### Written problem A
According to the evaluation checklist, how many people in the UK have sight problems?

### Selected passage
'''
Do all the hyperlinks function correctly?
Are there any broken links?
Is there a smooth transition between screens?
Is there consistency between screens?


How many different types of people can use your application without modification?  Is your design inclusive?  Can it be used by as many people as possible regardless of their age, ability or situation?

W3C web accessibility guidelines
RNIB good design advice.  There are two million people with sight problems in the UK. Good design can make websites, information, products, services and buildings accessible to them.
About Inclusive Design at the Design Council


Are there any security issues that have to be covered?

Dancing pigs (warning this link could be insecure, your bank account could be cleared out and all your children be born with tails)


Any multimedia application should be evaluated especially in terms of its fitness for purpose.  Have you met all the requirements of the design brief?  Will you get paid?  Some contracts require the developer to produce an evaluative report prior to product launch.

Does the application do what it is intended to do?
Has the designer designed the best solution for the problem?
'''
### Raw records
'''
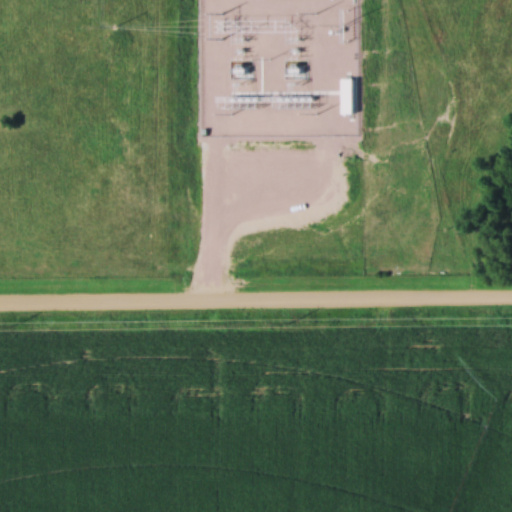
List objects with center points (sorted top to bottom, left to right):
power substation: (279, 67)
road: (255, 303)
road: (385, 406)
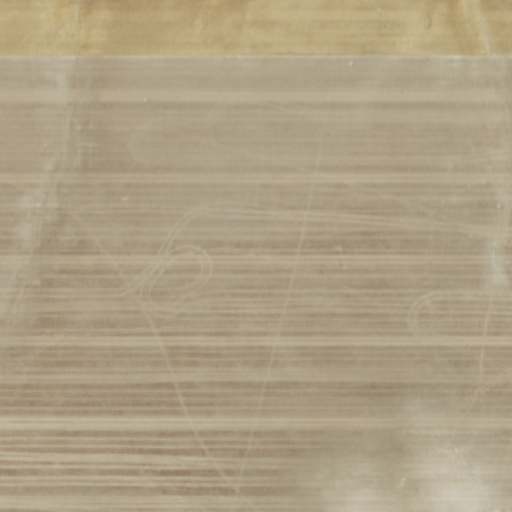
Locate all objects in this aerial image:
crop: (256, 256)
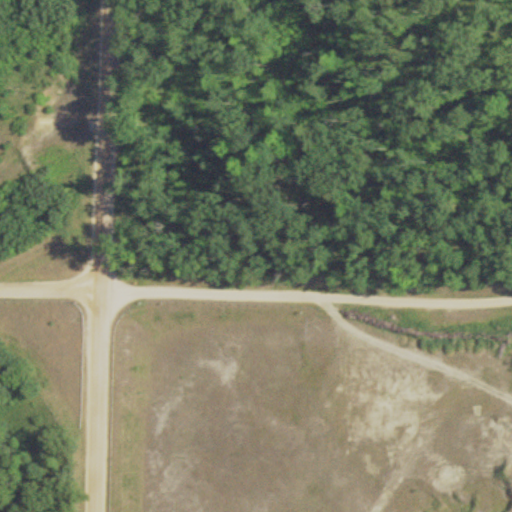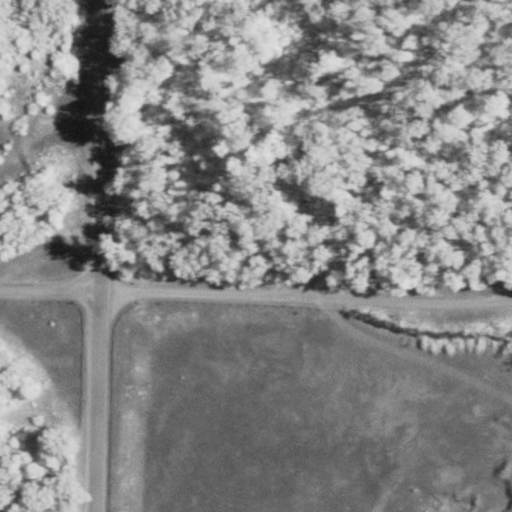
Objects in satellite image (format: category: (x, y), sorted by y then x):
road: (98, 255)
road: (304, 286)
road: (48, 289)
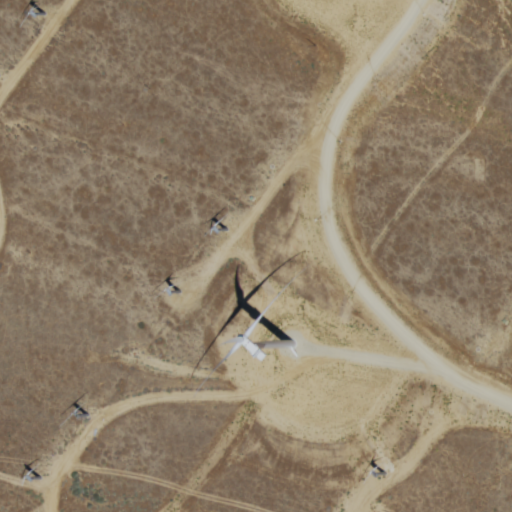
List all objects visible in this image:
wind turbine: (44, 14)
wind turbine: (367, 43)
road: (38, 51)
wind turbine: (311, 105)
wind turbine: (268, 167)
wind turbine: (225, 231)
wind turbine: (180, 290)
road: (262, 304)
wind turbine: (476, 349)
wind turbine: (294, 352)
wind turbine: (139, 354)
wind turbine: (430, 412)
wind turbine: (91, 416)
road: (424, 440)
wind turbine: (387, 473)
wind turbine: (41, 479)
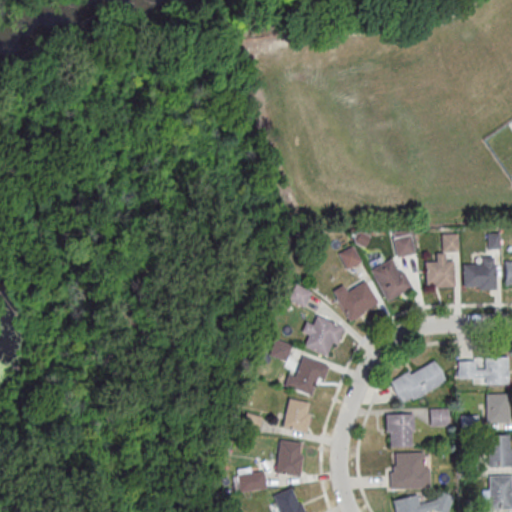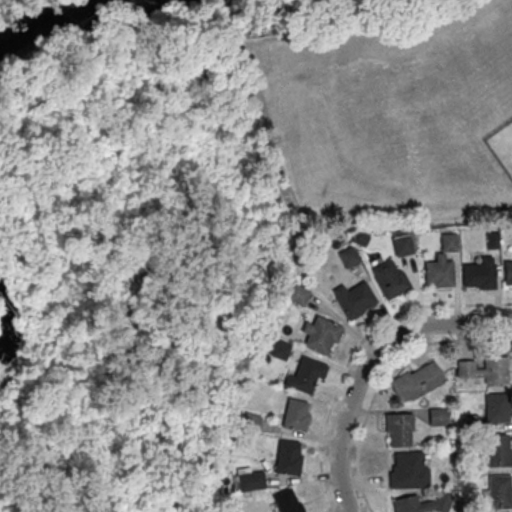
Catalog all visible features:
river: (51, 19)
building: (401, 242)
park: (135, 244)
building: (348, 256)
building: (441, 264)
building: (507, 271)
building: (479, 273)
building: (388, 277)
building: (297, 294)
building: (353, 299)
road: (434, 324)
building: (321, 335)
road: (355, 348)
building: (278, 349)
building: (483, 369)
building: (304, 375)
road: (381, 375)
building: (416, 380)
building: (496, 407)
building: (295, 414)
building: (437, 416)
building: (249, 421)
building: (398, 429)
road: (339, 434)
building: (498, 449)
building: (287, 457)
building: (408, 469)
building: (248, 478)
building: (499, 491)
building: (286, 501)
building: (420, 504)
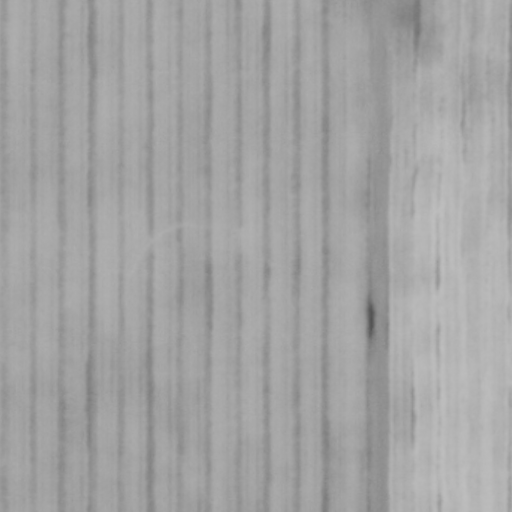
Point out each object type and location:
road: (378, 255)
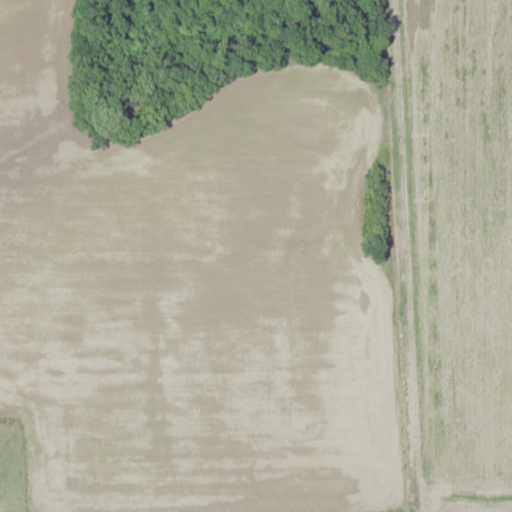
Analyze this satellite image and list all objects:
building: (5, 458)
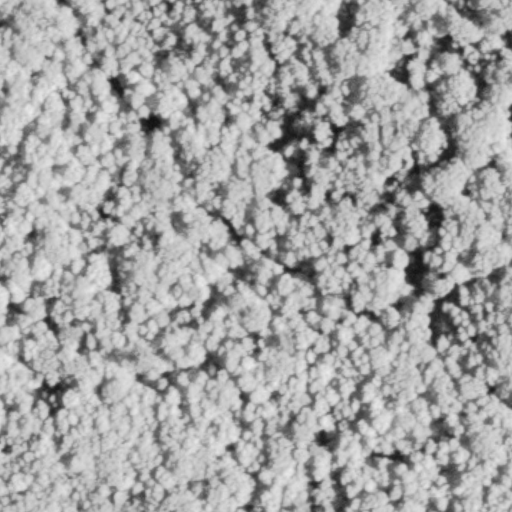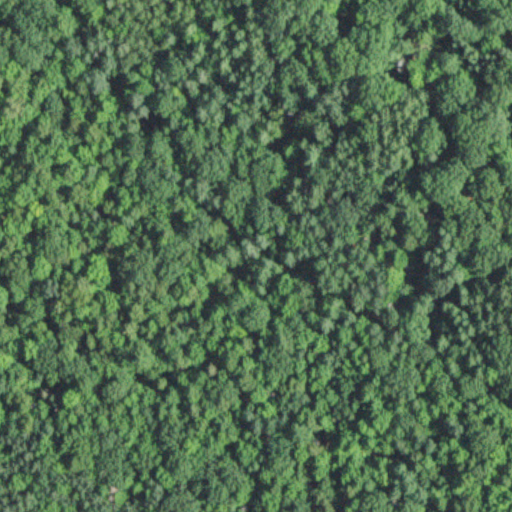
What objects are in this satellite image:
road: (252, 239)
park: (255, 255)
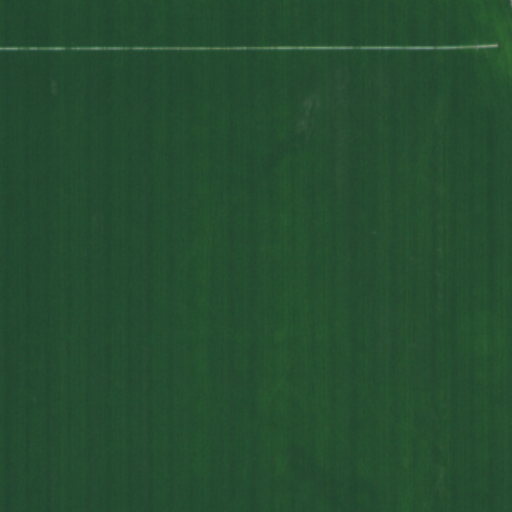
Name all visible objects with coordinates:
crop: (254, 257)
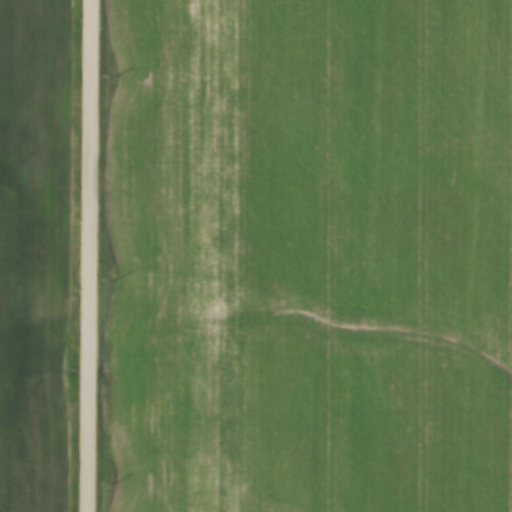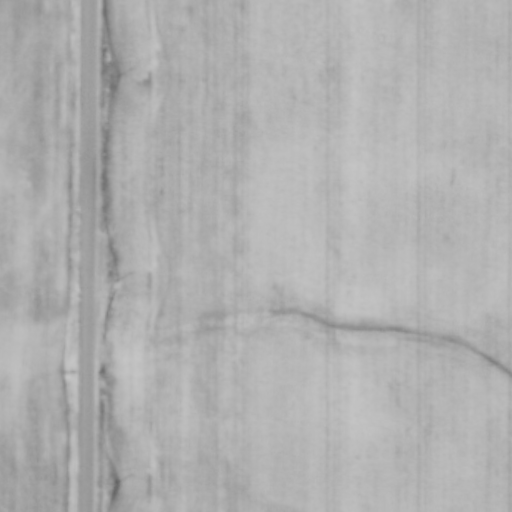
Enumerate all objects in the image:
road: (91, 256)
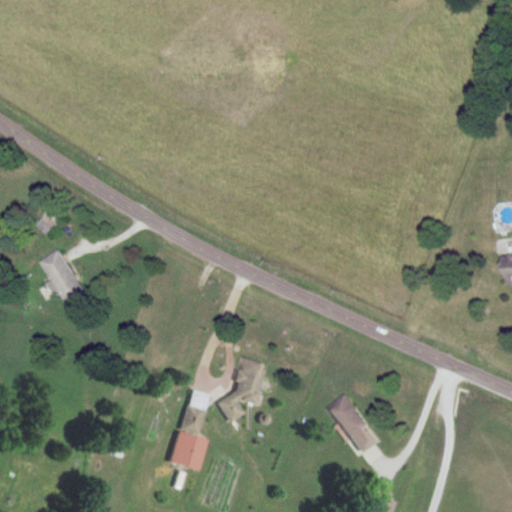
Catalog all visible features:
'''
### Written problem B
Reproduce every line of the entries, from the line containing "Point out each" down through the end of the entries, omitting the pictures.

### Final result A
Two million people in the UK have sight problems.

### Final result B
Point out each object type and location:
road: (378, 255)
Analyze this satellite image and list all objects:
building: (5, 458)
What objects are in this satellite image:
road: (252, 239)
park: (255, 255)
Name all visible objects with coordinates:
crop: (254, 257)
Enumerate all objects in the image:
road: (91, 256)
Catalog all visible features:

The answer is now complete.